I ask the entire world
for what ‘crime’ did 25 people lose their lives as a result of a criminal
medical siege… no, no, I have to correct myself (one must respect the value of
a word) because they literally suffered to death!
I was lot in these
thoughts when I suddenly began thinking of Jesus Christ, who was crucified by dictators
and extremist groups of that time due to their deep inhumane hatred towards
this messenger of compassion and emancipation, and many of his followers who were
also crucified in this cause. This is the method and customs of all dictators
through the generations. However, based on the historical stage, mechanisms
change in each period of mankind’s history, yet the goal is always one:
annihilating humanity, its values, causes and …
One night in Liberty I felt full of anger,
and to soothe my pains I could only think of my memories with a number of these
friends who lost their lives as a result of the medical siege. Mehdi1
who used to say they think I will give up my goals to ask for a medical
specialist appointment, or to be transferred to a Baghdad hospital and/or have
a turn to receive chemotherapy; never! I looked at his pale face for some time,
and I saw nothing but utter perseverance. While he could hardly talk, he
continued to say: While “I
want to live” to continue my struggle, the love of sacrificing for the
freedom of my nation, is truly something special.
Yes, this was how each of them left, in
higher spirits than the one before, and gave us hope and confidence. And I
asked myself what kind of a test is this that has come before us...? It was with
these memories that I fell asleep.
In the middle of the night, suddenly the
sounds of a massive explosion broke my sleep. One after another… I asked
myself, where should I go? In these match-box trailers that have no protection,
with only a thin layer separating the inside from the outdoors, a missile hit
somewhere very close. All the glasses shattered and I quickly threw myself outside.

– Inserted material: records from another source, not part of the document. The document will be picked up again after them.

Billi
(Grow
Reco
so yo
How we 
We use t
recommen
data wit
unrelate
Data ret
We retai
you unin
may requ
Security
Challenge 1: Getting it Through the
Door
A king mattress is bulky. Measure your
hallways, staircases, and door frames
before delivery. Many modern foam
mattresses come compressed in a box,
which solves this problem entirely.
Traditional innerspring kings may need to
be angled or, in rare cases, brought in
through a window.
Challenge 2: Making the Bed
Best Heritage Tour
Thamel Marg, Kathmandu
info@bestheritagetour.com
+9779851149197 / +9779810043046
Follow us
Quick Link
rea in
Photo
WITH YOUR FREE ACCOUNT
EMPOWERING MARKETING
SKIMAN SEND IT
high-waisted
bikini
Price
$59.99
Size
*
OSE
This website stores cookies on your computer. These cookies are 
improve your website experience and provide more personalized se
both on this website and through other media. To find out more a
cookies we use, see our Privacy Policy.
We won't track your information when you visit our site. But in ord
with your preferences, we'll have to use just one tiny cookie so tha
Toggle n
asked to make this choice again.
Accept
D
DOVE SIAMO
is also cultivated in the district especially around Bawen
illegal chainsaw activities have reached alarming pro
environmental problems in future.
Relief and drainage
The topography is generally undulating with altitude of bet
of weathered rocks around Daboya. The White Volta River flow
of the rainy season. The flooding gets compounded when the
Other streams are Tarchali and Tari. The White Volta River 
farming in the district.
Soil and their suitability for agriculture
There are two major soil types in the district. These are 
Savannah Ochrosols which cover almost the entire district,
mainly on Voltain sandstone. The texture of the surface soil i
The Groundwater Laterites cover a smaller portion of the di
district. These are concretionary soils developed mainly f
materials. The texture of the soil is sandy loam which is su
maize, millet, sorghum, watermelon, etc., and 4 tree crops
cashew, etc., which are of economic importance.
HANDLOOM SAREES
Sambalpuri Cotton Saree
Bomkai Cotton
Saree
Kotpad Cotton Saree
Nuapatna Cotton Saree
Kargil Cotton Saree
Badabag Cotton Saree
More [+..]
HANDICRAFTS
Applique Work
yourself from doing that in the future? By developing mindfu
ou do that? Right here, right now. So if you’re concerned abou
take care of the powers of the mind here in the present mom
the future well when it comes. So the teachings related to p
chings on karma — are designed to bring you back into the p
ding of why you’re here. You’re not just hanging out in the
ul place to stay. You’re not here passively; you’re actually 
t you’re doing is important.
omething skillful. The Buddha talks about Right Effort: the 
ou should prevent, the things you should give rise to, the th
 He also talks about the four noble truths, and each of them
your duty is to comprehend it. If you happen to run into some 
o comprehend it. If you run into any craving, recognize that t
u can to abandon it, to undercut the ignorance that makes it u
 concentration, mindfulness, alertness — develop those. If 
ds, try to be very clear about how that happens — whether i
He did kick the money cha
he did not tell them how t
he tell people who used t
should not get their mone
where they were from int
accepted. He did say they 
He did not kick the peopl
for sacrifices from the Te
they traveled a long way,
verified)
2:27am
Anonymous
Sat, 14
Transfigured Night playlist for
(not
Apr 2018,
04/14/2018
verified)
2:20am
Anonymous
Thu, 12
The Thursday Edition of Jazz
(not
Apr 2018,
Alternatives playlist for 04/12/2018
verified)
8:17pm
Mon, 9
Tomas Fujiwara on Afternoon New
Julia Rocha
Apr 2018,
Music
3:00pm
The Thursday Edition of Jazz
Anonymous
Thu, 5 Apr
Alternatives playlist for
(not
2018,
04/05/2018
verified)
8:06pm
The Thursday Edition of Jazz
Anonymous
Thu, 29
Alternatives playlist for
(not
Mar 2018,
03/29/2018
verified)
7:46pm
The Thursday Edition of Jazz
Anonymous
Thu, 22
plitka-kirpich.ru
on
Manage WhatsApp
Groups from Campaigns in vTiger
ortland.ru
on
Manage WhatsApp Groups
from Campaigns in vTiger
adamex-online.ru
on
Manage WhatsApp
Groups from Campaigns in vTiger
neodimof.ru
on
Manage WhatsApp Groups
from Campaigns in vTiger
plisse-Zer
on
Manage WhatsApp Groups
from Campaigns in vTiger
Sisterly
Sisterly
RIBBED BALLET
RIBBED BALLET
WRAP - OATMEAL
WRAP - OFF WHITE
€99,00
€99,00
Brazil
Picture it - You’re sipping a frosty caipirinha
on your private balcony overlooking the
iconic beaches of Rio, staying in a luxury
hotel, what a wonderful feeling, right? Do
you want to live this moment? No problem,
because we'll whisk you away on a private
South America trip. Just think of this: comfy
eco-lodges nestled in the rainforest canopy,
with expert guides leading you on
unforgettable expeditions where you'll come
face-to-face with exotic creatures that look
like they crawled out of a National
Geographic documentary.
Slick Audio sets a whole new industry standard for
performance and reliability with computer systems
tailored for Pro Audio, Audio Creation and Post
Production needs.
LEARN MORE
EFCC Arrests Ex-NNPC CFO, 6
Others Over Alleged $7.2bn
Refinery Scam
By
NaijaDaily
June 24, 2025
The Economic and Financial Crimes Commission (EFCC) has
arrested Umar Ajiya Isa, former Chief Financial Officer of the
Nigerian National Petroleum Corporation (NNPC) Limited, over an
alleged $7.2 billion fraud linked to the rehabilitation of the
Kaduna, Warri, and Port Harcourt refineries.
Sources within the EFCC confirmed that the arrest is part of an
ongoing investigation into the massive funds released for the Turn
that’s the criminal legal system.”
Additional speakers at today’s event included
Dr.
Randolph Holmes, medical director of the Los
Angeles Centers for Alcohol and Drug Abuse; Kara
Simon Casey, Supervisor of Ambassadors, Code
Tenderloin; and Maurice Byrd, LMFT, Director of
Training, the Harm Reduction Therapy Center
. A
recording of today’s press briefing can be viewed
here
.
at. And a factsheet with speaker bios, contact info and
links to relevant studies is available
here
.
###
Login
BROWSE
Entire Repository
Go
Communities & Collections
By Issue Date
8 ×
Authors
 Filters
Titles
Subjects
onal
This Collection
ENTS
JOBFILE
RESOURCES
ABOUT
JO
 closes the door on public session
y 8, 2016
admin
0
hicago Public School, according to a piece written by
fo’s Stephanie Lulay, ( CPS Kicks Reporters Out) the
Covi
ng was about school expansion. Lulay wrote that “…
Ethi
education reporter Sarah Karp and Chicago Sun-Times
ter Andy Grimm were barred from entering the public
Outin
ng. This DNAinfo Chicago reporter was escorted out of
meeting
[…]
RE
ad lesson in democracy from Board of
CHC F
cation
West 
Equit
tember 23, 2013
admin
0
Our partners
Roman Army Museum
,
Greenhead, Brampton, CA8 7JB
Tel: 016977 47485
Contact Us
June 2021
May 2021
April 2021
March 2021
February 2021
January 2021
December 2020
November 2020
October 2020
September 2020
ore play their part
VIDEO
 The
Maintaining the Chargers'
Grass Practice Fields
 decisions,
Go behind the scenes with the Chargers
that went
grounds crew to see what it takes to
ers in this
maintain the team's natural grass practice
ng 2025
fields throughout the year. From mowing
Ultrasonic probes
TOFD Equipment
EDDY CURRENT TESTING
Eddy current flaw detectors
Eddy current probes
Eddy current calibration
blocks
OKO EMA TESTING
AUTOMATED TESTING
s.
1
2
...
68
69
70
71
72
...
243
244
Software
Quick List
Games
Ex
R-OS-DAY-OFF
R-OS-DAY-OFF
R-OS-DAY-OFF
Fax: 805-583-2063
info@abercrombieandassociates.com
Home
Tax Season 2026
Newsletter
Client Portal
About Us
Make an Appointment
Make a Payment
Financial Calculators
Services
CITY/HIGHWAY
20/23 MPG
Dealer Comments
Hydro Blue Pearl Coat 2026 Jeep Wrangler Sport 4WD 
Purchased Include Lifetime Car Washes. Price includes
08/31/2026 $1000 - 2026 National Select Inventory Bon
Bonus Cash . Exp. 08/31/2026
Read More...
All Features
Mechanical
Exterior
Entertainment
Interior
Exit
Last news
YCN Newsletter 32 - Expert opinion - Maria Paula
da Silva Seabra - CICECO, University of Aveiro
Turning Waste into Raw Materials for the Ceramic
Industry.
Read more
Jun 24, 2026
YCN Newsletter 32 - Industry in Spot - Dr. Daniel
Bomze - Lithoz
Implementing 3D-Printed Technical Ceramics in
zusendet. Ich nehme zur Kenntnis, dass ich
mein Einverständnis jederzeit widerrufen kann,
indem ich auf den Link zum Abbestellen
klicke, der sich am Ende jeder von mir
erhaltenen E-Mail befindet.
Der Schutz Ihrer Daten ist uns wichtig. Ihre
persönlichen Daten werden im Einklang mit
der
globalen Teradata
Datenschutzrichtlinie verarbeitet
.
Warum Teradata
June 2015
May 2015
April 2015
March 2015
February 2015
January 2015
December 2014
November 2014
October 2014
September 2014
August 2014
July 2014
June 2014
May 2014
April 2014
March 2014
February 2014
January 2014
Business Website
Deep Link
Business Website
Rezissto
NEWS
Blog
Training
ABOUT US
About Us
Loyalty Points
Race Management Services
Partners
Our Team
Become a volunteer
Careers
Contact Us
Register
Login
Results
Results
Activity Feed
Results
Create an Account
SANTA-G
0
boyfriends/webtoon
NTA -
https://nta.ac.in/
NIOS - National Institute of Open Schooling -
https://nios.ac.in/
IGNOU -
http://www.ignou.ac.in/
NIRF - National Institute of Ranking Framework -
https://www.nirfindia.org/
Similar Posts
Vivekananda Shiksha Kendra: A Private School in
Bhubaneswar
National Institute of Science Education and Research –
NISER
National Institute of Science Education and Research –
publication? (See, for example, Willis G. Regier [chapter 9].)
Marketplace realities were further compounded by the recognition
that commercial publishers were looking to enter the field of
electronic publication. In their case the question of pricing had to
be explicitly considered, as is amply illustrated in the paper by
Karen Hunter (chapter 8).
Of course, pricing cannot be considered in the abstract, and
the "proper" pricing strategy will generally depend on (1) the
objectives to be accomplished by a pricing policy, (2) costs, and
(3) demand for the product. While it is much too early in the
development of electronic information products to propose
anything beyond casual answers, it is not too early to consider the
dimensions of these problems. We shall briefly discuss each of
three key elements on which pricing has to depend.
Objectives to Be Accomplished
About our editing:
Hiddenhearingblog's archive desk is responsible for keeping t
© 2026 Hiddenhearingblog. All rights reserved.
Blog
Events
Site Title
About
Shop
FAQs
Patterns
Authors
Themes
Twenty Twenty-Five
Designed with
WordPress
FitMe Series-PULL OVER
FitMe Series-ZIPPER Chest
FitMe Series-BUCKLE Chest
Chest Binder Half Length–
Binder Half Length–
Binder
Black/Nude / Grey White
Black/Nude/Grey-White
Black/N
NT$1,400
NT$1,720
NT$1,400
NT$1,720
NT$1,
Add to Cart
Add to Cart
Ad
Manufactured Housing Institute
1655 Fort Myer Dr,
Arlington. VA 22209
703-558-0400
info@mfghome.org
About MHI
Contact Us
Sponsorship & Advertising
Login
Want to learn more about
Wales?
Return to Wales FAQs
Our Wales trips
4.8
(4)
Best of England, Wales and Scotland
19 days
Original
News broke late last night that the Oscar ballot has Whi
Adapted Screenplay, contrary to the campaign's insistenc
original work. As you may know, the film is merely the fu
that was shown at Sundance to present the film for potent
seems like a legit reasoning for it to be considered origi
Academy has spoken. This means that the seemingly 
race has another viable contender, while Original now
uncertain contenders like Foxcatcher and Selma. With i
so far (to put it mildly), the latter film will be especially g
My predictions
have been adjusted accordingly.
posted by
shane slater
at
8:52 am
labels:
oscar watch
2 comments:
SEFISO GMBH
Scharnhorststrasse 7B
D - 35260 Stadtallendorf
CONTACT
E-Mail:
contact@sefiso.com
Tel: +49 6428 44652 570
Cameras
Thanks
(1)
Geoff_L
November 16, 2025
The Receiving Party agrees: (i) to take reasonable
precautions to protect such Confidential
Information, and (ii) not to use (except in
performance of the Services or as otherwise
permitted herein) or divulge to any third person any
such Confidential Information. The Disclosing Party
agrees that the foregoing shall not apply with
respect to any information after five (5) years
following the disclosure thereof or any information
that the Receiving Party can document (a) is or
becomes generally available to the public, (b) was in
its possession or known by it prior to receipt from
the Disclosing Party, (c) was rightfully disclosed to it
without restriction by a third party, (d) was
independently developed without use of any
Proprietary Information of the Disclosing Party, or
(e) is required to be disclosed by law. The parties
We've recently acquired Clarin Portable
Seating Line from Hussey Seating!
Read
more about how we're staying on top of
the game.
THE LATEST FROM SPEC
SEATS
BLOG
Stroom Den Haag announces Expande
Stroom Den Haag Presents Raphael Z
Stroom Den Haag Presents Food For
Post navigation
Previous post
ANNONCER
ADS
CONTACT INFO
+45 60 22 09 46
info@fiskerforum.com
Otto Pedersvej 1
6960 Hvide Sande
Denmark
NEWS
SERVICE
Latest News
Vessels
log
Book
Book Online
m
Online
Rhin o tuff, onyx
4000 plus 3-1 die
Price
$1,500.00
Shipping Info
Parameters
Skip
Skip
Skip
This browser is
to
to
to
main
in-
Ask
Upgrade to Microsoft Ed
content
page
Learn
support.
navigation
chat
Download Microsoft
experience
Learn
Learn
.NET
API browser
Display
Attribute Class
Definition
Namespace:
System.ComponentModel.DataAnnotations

I saw Mostafa2, trying to find shelter, being hit by 20 shrapnel and
being drenched in blood. All the 30 years of memories I had with him ran before
my eyes. From another corner I could hear the pains of those wounded. I didn’t know
what to do. Finally, I decided to take Mostafa and the others injured to a
clinic while the missile barrage continued. We didn’t even have a stretcher. An
hour later one of my friends who had accompanied the injured returned, weeping,
looking at the sky, saying Mostafa passed away…
Imagine living in this camp where you cannot
feel secure for a single second. Are these the international obligations
promised about our rights before transferring from Camp Ashraf to Camp Liberty?
Therefore, to retake these rights, “I want to live” to be the voice of the oppressed in my nation,
to challenge injustice, to end the shadows of the religious fascism ruling my
country, so that I would never witness my country’s children, girls and women
being sold abroad in the new yet filthy sex slave market. And if they asked to
what extent am I willing to continue this struggle, I will say until eternity,
just as Christ was crucified and became eternal.